▶ **What is required**: Return only that part of the material below which starts with the line containing "For every layout" and goes on through the line containing "Rendered at 2001 by 1125 pixels.", restated exactly.

▶ **Data to use**:
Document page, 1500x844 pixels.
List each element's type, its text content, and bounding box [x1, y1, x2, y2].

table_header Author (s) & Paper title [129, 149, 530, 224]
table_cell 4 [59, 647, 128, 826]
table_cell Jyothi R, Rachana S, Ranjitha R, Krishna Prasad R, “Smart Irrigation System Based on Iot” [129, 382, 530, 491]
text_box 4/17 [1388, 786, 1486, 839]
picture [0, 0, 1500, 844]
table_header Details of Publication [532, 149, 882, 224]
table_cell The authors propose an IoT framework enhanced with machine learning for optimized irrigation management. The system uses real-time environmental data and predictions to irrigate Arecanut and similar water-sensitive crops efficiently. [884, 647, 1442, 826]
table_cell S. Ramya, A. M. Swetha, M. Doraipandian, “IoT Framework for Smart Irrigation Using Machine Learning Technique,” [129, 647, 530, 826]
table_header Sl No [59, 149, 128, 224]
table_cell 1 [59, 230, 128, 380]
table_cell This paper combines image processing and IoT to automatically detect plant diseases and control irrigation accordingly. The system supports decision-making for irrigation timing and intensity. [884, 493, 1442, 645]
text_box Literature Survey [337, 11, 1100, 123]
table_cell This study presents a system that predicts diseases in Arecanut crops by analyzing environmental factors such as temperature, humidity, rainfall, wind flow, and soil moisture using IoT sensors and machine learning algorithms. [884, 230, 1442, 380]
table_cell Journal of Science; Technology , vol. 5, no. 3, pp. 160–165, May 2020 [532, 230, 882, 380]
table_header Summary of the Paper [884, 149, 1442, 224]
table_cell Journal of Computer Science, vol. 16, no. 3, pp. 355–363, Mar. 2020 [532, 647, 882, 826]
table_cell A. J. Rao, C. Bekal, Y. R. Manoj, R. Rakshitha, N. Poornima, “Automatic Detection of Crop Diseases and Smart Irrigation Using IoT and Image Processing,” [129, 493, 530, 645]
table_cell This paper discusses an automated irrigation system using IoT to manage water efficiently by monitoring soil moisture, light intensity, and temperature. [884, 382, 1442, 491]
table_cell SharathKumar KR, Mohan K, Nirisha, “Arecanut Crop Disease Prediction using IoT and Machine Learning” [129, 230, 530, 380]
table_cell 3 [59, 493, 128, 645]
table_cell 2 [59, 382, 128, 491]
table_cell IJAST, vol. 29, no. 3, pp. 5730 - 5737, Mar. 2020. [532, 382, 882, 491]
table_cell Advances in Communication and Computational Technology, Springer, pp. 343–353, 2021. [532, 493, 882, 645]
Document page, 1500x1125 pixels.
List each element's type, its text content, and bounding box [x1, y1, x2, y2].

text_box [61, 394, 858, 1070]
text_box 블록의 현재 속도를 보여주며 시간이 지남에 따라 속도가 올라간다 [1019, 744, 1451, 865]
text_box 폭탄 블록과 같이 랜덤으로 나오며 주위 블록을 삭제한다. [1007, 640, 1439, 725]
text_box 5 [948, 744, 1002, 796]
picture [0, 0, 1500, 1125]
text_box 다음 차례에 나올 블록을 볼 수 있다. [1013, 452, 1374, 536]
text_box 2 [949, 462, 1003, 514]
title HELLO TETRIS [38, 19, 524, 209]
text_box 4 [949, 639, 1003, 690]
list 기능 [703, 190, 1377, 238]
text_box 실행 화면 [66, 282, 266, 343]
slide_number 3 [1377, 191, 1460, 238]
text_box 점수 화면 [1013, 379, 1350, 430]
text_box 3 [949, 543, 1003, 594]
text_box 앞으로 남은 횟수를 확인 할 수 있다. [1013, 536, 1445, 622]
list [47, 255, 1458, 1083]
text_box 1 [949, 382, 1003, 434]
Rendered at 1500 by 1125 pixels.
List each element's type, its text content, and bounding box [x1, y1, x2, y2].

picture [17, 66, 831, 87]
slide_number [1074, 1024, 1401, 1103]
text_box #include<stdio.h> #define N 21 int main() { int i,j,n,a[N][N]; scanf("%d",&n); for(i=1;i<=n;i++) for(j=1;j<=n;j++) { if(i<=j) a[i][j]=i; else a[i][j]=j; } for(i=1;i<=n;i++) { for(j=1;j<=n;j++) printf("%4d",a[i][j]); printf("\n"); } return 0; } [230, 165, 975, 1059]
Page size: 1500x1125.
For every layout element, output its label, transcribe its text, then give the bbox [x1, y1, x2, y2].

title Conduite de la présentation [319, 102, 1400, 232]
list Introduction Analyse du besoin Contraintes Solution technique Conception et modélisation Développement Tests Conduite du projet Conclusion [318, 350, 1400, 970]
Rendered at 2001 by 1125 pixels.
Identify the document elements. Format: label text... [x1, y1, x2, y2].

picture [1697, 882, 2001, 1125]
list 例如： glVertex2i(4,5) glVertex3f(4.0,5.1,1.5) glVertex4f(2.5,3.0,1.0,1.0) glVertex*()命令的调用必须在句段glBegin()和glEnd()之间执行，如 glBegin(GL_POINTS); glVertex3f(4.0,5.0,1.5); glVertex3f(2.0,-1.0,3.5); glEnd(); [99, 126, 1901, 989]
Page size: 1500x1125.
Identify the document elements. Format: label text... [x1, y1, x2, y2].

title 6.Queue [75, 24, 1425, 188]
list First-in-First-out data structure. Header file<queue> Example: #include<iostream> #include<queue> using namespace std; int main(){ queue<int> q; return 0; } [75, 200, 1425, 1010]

▶ **Finished task**:
For every layout element, output its label, transcribe its text, then give the bbox [x1, y1, x2, y2].

title Conduite de la présentation [319, 102, 1400, 232]
list Introduction Analyse du besoin Contraintes Solution technique Conception et modélisation Développement Tests Conduite du projet Conclusion [318, 350, 1400, 970]
Rendered at 2001 by 1125 pixels.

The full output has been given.